What you have to do: Write out every one of the records below character for character. Leave the pictures out of your copy.

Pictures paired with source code
*** Begin section ***
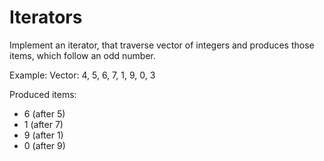 # Iterators

Implement an iterator, that traverse vector of integers and produces those items,
which follow an odd number.

Example:
Vector: 4, 5, 6, 7, 1, 9, 0, 3

Produced items:
* 6 (after 5)
* 1 (after 7)
* 9 (after 1)
* 0 (after 9)
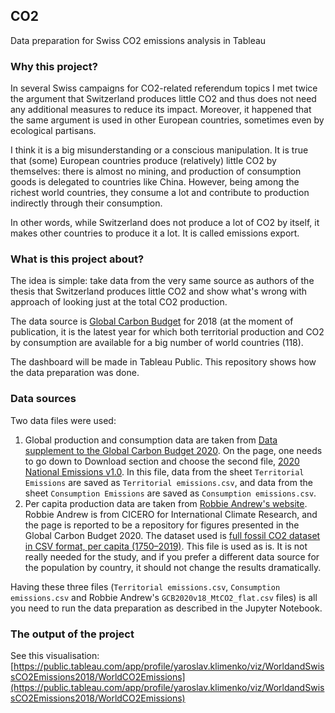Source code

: ## CO2
Data preparation for Swiss CO2 emissions analysis in Tableau

### Why this project?
In several Swiss campaigns for CO2-related referendum topics I met twice the argument that Switzerland produces little CO2 and thus does not need any additional measures to reduce its impact. Moreover, it happened that the same argument is used in other European countries, sometimes even by ecological partisans.

I think it is a big misunderstanding or a conscious manipulation. It is true that (some) European countries produce (relatively) little CO2 by themselves: there is almost no mining, and production of consumption goods is delegated to countries like China. However, being among the richest world countries, they consume a lot and contribute to production indirectly through their consumption.

In other words, while Switzerland does not produce a lot of CO2 by itself, it makes other countries to produce it a lot. It is called emissions export.

### What is this project about?
The idea is simple: take data from the very same source as authors of the thesis that Switzerland produces little CO2 and show what's wrong with approach of looking just at the total CO2 production.

The data source is [Global Carbon Budget](https://essd.copernicus.org/articles/12/3269/2020/) for 2018 (at the moment of publication, it is the latest year for which both territorial production and CO2 by consumption are available for a big number of world countries (118).

The dashboard will be made in Tableau Public. This repository shows how the data preparation was done.

### Data sources
Two data files were used:

1. Global production and consumption data are taken from [Data supplement to the Global Carbon Budget 2020](https://www.icos-cp.eu/science-and-impact/global-carbon-budget/2020). On the page, one needs to go down to Download section and choose the second file, [2020 National Emissions v1.0](https://data.icos-cp.eu/licence_accept?ids=%5B%22xUUehljs1oTazlGlmigAhvfe%22%5D). In this file, data from the sheet `Territorial Emissions` are saved as `Territorial emissions.csv`, and data from the sheet `Consumption Emissions` are saved as `Consumption emissions.csv`.
2. Per capita production data are taken from [Robbie Andrew's website](https://folk.universitetetioslo.no/roberan/GCB2020.shtml). Robbie Andrew is from CICERO for International Climate Research, and the page is reported to be a repository for figures presented in the Global Carbon Budget 2020. The dataset used is [full fossil CO2 dataset in CSV format, per capita (1750–2019)](https://folk.uio.no/roberan/GCP/data2020/GCB2020v18_percapita_flat.zip). This file is used as is. It is not really needed for the study, and if you prefer a different data source for the population by country, it should not change the results dramatically.

Having these three files (`Territorial emissions.csv`, `Consumption emissions.csv` and Robbie Andrew's `GCB2020v18_MtCO2_flat.csv` files) is all you need to run the data preparation as described in the Jupyter Notebook.

### The output of the project
See this visualisation: [https://public.tableau.com/app/profile/yaroslav.klimenko/viz/WorldandSwissCO2Emissions2018/WorldCO2Emissions](https://public.tableau.com/app/profile/yaroslav.klimenko/viz/WorldandSwissCO2Emissions2018/WorldCO2Emissions)

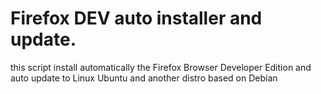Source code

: # Firefox DEV auto installer and update.
this script install automatically the Firefox Browser Developer Edition and auto update to Linux Ubuntu and another distro based on Debian
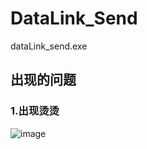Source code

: # DataLink_Send
dataLink_send.exe

## 出现的问题
### 1.出现烫烫
![image](https://github.com/wholvecoding/DataLink_Send/assets/126675746/087f3c0d-c38e-490b-9bf0-d7b4984dcb2b)
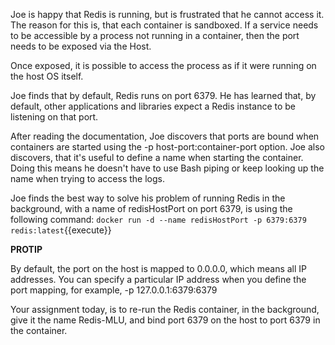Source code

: Joe is happy that Redis is running, but is frustrated that he cannot 
access it. The reason for this is, that each container is sandboxed. 
If a service needs to be accessible by a process not running in a 
container, then the port needs to be exposed via the Host.

Once exposed, it is possible to access the process as if it were 
running on the host OS itself.

Joe finds that by default, Redis runs on port 6379. He has learned that, 
by default, other applications and libraries expect a Redis instance to 
be listening on that port.

After reading the documentation, Joe discovers that ports are bound 
when containers are started using the -p host-port:container-port 
option. Joe also discovers, that it's useful to define a name when 
starting the container. Doing this means he doesn't have to use Bash 
piping or keep looking up the name when trying to access the logs.

Joe finds the best way to solve his problem of running Redis in the 
background, with a name of redisHostPort on port 6379, is using the 
following command: 
`docker run -d --name redisHostPort -p 6379:6379 redis:latest`{{execute}}

<b>PROTIP</b>

By default, the port on the host is mapped to 0.0.0.0, which means all 
IP addresses. You can specify a particular IP address when you define 
the port mapping, for example, -p 127.0.0.1:6379:6379

Your assignment today, is to re-run the Redis container, in the 
background, give it the name Redis-MLU, and bind port 6379 on the host 
to port 6379 in the container.
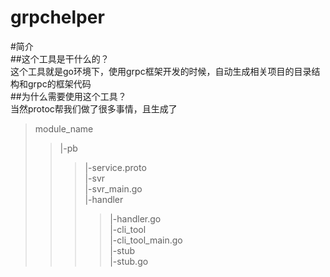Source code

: grpchelper<br>
=====
#简介<br>
##这个工具是干什么的？<br>
这个工具就是go环境下，使用grpc框架开发的时候，自动生成相关项目的目录结构和grpc的框架代码<br>
##为什么需要使用这个工具？<br>
当然protoc帮我们做了很多事情，且生成了<br>

>module_name<br>
>>|-pb<br>
>>>|-service.proto<br>
>>|-svr<br>
>>>|-svr_main.go<br>
>>>|-handler<br>
>>>>|-handler.go<br>
>>|-cli_tool<br>
>>>|-cli_tool_main.go<br>
>>>|-stub<br>
>>>>|-stub.go<br>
*** End section ***
Output below:
 # Iterators

Implement an iterator, that traverse vector of integers and produces those items,
which follow an odd number.

Example:
Vector: 4, 5, 6, 7, 1, 9, 0, 3

Produced items:
* 6 (after 5)
* 1 (after 7)
* 9 (after 1)
* 0 (after 9)
Source code

: ## CO2
Data preparation for Swiss CO2 emissions analysis in Tableau

### Why this project?
In several Swiss campaigns for CO2-related referendum topics I met twice the argument that Switzerland produces little CO2 and thus does not need any additional measures to reduce its impact. Moreover, it happened that the same argument is used in other European countries, sometimes even by ecological partisans.

I think it is a big misunderstanding or a conscious manipulation. It is true that (some) European countries produce (relatively) little CO2 by themselves: there is almost no mining, and production of consumption goods is delegated to countries like China. However, being among the richest world countries, they consume a lot and contribute to production indirectly through their consumption.

In other words, while Switzerland does not produce a lot of CO2 by itself, it makes other countries to produce it a lot. It is called emissions export.

### What is this project about?
The idea is simple: take data from the very same source as authors of the thesis that Switzerland produces little CO2 and show what's wrong with approach of looking just at the total CO2 production.

The data source is [Global Carbon Budget](https://essd.copernicus.org/articles/12/3269/2020/) for 2018 (at the moment of publication, it is the latest year for which both territorial production and CO2 by consumption are available for a big number of world countries (118).

The dashboard will be made in Tableau Public. This repository shows how the data preparation was done.

### Data sources
Two data files were used:

1. Global production and consumption data are taken from [Data supplement to the Global Carbon Budget 2020](https://www.icos-cp.eu/science-and-impact/global-carbon-budget/2020). On the page, one needs to go down to Download section and choose the second file, [2020 National Emissions v1.0](https://data.icos-cp.eu/licence_accept?ids=%5B%22xUUehljs1oTazlGlmigAhvfe%22%5D). In this file, data from the sheet `Territorial Emissions` are saved as `Territorial emissions.csv`, and data from the sheet `Consumption Emissions` are saved as `Consumption emissions.csv`.
2. Per capita production data are taken from [Robbie Andrew's website](https://folk.universitetetioslo.no/roberan/GCB2020.shtml). Robbie Andrew is from CICERO for International Climate Research, and the page is reported to be a repository for figures presented in the Global Carbon Budget 2020. The dataset used is [full fossil CO2 dataset in CSV format, per capita (1750–2019)](https://folk.uio.no/roberan/GCP/data2020/GCB2020v18_percapita_flat.zip). This file is used as is. It is not really needed for the study, and if you prefer a different data source for the population by country, it should not change the results dramatically.

Having these three files (`Territorial emissions.csv`, `Consumption emissions.csv` and Robbie Andrew's `GCB2020v18_MtCO2_flat.csv` files) is all you need to run the data preparation as described in the Jupyter Notebook.

### The output of the project
See this visualisation: [https://public.tableau.com/app/profile/yaroslav.klimenko/viz/WorldandSwissCO2Emissions2018/WorldCO2Emissions](https://public.tableau.com/app/profile/yaroslav.klimenko/viz/WorldandSwissCO2Emissions2018/WorldCO2Emissions)

Source code

: # Firefox DEV auto installer and update.
this script install automatically the Firefox Browser Developer Edition and auto update to Linux Ubuntu and another distro based on Debian
Source code

: # DataLink_Send
dataLink_send.exe

## 出现的问题
### 1.出现烫烫
![image](https://github.com/wholvecoding/DataLink_Send/assets/126675746/087f3c0d-c38e-490b-9bf0-d7b4984dcb2b)
Source code

: Joe is happy that Redis is running, but is frustrated that he cannot 
access it. The reason for this is, that each container is sandboxed. 
If a service needs to be accessible by a process not running in a 
container, then the port needs to be exposed via the Host.

Once exposed, it is possible to access the process as if it were 
running on the host OS itself.

Joe finds that by default, Redis runs on port 6379. He has learned that, 
by default, other applications and libraries expect a Redis instance to 
be listening on that port.

After reading the documentation, Joe discovers that ports are bound 
when containers are started using the -p host-port:container-port 
option. Joe also discovers, that it's useful to define a name when 
starting the container. Doing this means he doesn't have to use Bash 
piping or keep looking up the name when trying to access the logs.

Joe finds the best way to solve his problem of running Redis in the 
background, with a name of redisHostPort on port 6379, is using the 
following command: 
`docker run -d --name redisHostPort -p 6379:6379 redis:latest`{{execute}}

<b>PROTIP</b>

By default, the port on the host is mapped to 0.0.0.0, which means all 
IP addresses. You can specify a particular IP address when you define 
the port mapping, for example, -p 127.0.0.1:6379:6379

Your assignment today, is to re-run the Redis container, in the 
background, give it the name Redis-MLU, and bind port 6379 on the host 
to port 6379 in the container.
Source code

: grpchelper<br>
=====
#简介<br>
##这个工具是干什么的？<br>
这个工具就是go环境下，使用grpc框架开发的时候，自动生成相关项目的目录结构和grpc的框架代码<br>
##为什么需要使用这个工具？<br>
当然protoc帮我们做了很多事情，且生成了<br>

>module_name<br>
>>|-pb<br>
>>>|-service.proto<br>
>>|-svr<br>
>>>|-svr_main.go<br>
>>>|-handler<br>
>>>>|-handler.go<br>
>>|-cli_tool<br>
>>>|-cli_tool_main.go<br>
>>>|-stub<br>
>>>>|-stub.go<br>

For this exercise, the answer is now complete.